Check Your Understanding
What is the difference between grep -E '[0-9]+' data.txt and grep '[0-9]*' data.txt?
A They are identical — + and * mean the same thing
B The first requires the -E flag and matches fewer lines; the second matches only lines with no digits
C The first matches one or more digits; the second matches zero or more digits (which matches every line)
D The first is extended regex and won't work; the second is the correct basic regex form
Answer: C. + means "one or more of the previous," so [0-9]+ only matches lines containing at least one digit. * means "zero or more of the previous," so [0-9]* matches zero digits — which is every line (zero is a valid count). The + quantifier requires -E (extended regex), but it does work correctly with that flag.
Quick Check: How would you find lines containing either "printf" or "fprintf" in one command?

grep -E 'f?printf' main.c — the ? makes the leading f optional, matching both printf and fprintf. Alternatively: grep -E 'printf|fprintf' main.c uses alternation. Both require -E for extended regex.


find: Searching for Files

grep searches inside files. But what if you don’t know which file to search? That’s where find comes in. It walks a directory tree and prints files matching criteria like name, type, or size.

Back to our project. Find all C source files anywhere in the directory tree:

find . -name '*.c'

This starts at the current directory (.) and prints every file whose name matches *.c. Note that the * here is a glob pattern (handled by find, not the shell) — you must quote it to prevent the shell from expanding it first.

Here are the most useful find options:

find . -name '*.c' -type f        # Only regular files (not directories named "something.c")
find . -type d                    # Only directories
find . -name '*.o' -delete        # Find and delete all object files
find . -empty                     # Empty files and directories
find . -size +1M                  # Files larger than 1 megabyte

Combining find and grep

The real power comes from combining the two tools. Find all .c files in your project that call malloc:

find . -name '*.c' -exec grep -l 'malloc' {} \;

This works in two steps: find locates every .c file, then -exec runs grep -l 'malloc' on each one. The {} is a placeholder for each filename find discovers, and \; marks the end of the -exec command.

Key insight: grep and find serve different purposes. grep searches file contents for text patterns. find searches the directory tree for files matching name, type, or attribute criteria. Use find to locate files, then grep to search inside them.

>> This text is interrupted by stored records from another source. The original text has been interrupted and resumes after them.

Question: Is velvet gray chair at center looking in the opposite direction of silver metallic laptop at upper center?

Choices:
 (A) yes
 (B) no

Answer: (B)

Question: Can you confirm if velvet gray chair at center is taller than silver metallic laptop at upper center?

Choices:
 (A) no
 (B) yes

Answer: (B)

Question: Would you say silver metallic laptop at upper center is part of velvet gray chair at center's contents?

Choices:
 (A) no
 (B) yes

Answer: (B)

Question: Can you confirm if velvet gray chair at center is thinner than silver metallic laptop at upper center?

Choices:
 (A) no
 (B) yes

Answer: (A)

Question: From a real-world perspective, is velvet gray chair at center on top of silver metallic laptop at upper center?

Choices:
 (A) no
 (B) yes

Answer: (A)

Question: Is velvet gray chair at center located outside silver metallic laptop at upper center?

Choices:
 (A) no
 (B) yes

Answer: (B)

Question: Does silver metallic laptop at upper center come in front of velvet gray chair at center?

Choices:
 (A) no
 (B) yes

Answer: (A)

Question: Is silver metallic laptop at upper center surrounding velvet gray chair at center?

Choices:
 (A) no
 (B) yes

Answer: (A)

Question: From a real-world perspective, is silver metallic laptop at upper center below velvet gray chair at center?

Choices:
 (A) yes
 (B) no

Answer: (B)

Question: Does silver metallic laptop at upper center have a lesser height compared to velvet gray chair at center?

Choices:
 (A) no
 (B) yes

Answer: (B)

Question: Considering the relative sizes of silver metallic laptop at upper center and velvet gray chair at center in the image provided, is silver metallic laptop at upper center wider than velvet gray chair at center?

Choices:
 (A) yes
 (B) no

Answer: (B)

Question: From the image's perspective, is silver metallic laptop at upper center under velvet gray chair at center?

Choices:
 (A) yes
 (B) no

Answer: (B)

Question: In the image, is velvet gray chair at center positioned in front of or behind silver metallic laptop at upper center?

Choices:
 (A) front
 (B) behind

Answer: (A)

VS Code comparison: grep is like VS Code’s “Find in Files” (Ctrl+Shift+F). find is like the file explorer’s search bar. The difference: the command-line versions are scriptable, composable with pipes, and work on any system — even a remote server with no GUI.

Quick Check: Why do you need to quote '*.c' in find . -name '*.c'?

Without quotes, the shell expands *.c into a list of .c files in the current directory before find even runs. If there are files matching *.c right here, find would receive those literal filenames instead of the pattern. Quoting ensures find gets the raw pattern *.c and can match it against files in every subdirectory.

Check Your Understanding
You want to find all .c files in your project that call malloc. Which command does this?
A grep -r '*.c' malloc
B find . -name 'malloc' -type f
C grep -r 'malloc' *.c
D find . -name '*.c' -exec grep -l 'malloc' {} \;
Answer: D. This combines both tools: find locates all .c files recursively, then -exec grep -l checks each one for "malloc" and prints only matching filenames. Option A has the arguments backwards. Option B searches for files named "malloc", not files containing it. Option C looks close but only searches .c files in the current directory — the shell expands *.c before grep runs, so subdirectories are missed even with -r.

A Brief Look at sed

The lecture notes introduce one more text tool: sed (stream editor). While grep finds lines matching a pattern, sed can change them. Its most common use is find-and-replace:

sed 's/TODO/DONE/' README.md

This substitutes the first TODO on each line with DONE and prints the result. It doesn’t modify the file — it prints the transformed output to stdout (redirect with > to save it).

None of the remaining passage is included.